This website contains a collection of my projects, each showcasing my passion for data analysis. These projects, recognized on Kaggle (bronze medals, over 15,000 views, 300+ forks), demonstrate my skills across various data analysis tools, programming languages, and problem-solving abilities. Each project is a unique journey, providing insightful solutions to real-world challenges.
- Conducted comprehensive analysis of more than 250k medical records, utilizing exploratory data analysis (EDA) and hypothesis testing to identify key factors impacting diabetes.
- Built and evaluated multiple predictive models for diabetes classification, using pipelines and resampling techniques to address class imbalance. The best-performing ensemble models achieved up to 86% accuracy and AUC values around 0.82, supporting early detection and improved management of diabetes.
- Analyzed 20k hotel reviews with advanced data analysis techniques, including sentiment analysis, prediction modeling, topic modeling, and negative reviews clustering.
- Achieved a high accuracy of 85% in sentiment prediction, providing deep insights into customer feedback to boost satisfaction.

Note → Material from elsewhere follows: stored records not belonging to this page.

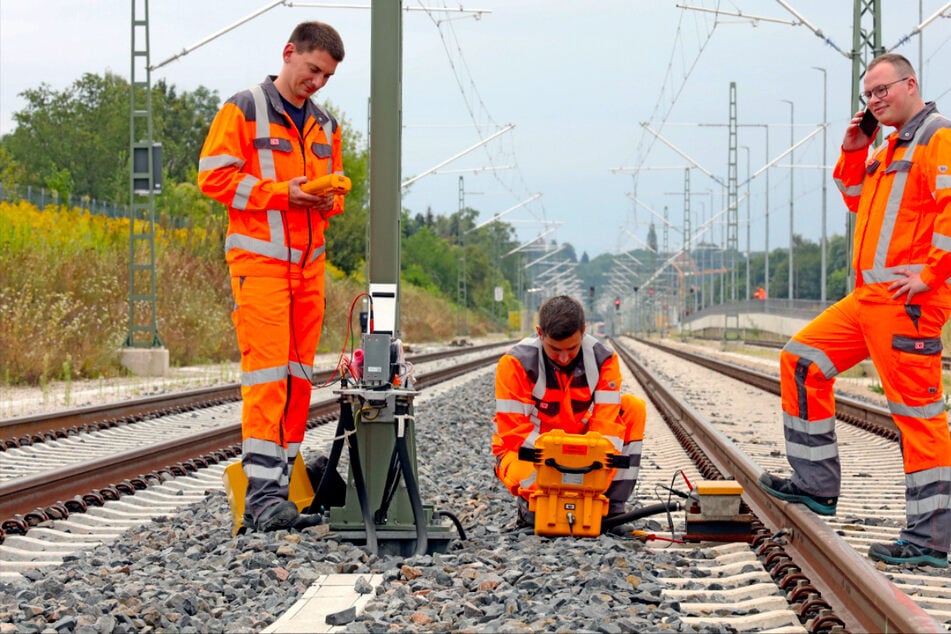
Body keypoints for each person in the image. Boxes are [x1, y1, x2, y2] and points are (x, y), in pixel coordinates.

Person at [758, 53, 950, 568]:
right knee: (801, 361)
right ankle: (816, 486)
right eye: (867, 95)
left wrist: (930, 275)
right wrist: (851, 150)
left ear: (911, 84)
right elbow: (854, 198)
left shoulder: (938, 137)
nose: (875, 100)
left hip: (907, 304)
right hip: (868, 299)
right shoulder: (889, 146)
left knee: (918, 416)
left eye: (882, 89)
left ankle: (930, 540)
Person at [197, 21, 347, 532]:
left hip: (309, 270)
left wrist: (327, 199)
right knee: (266, 379)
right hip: (260, 266)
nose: (317, 83)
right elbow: (213, 177)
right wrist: (284, 193)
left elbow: (333, 202)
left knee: (298, 379)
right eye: (312, 70)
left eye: (326, 76)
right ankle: (262, 496)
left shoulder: (326, 126)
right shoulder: (244, 108)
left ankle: (284, 488)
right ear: (288, 54)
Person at [492, 295, 647, 530]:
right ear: (540, 333)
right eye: (555, 349)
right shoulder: (515, 363)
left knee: (634, 407)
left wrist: (587, 464)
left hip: (583, 448)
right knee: (531, 479)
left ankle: (612, 509)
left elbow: (607, 425)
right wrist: (560, 462)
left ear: (584, 331)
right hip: (532, 454)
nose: (563, 357)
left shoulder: (604, 360)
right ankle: (531, 506)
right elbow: (514, 433)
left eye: (572, 348)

Identified key topics in reviews, allowing targeted improvements in services and facilities to meet customer expectations.
- Conducted comprehensive analysis of retail sales data in Istanbul (100k+ records), involving data cleaning, preparation, exploratory data analysis (EDA) to uncover meaningful patterns and insights, including the correlation between total revenue and currency rates.

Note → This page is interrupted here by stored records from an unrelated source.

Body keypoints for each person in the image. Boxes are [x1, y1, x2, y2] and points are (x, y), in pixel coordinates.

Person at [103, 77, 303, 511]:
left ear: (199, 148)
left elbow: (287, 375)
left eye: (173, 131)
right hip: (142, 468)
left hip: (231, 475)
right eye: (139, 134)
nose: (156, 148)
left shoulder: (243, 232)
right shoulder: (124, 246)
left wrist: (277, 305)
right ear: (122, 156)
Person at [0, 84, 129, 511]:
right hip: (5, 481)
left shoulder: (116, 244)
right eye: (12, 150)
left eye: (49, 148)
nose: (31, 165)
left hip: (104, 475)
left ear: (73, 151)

- Developed highly accurate predictive models with an accuracy rate of 98%, resulting in enhanced sales predictions, optimized marketing strategies, and improved financial performance.

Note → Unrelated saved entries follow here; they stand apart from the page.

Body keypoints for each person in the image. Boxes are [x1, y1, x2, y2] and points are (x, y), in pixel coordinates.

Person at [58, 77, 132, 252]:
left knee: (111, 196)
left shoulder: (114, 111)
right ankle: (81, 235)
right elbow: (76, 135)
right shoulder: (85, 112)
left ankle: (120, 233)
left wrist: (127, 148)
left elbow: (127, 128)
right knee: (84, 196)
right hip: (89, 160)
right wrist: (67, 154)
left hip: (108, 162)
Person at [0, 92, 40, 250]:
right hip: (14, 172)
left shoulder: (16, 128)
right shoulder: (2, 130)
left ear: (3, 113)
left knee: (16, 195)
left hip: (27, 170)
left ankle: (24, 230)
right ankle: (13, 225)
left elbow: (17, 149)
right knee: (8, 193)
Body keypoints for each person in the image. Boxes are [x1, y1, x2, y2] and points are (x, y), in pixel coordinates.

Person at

- Conducted in-depth analysis of US real estate data (200k+ entries) using SQL, applying various techniques such as group by, joins, subqueries, and window functions to uncover insights on property prices, trends, and geographical distribution.
- Created an interactive Tableau dashboard to visualize findings, providing a clear understanding of market dynamics and supporting data-driven decision-making.
- Analyzed a massive dataset of 5 million records for a bike-sharing company, utilizing a structured analytical approach. That included formulating questions, preparing and processing the data, performing extensive analysis, and effectively communicating findings to support informed business decision-making.
- The project uncovered valuable insights and actionable recommendations to improve customer experience, boost profitability, and drive business growth.
- Performed comprehensive exploratory data analysis on insurance charges, examining variable distributions and correlations to identify key cost drivers and their impacts.
- Developed a robust linear regression model with an accuracy of 86% in predicting insurance charges, supporting data-driven decision-making and cost optimization strategies for insurance providers.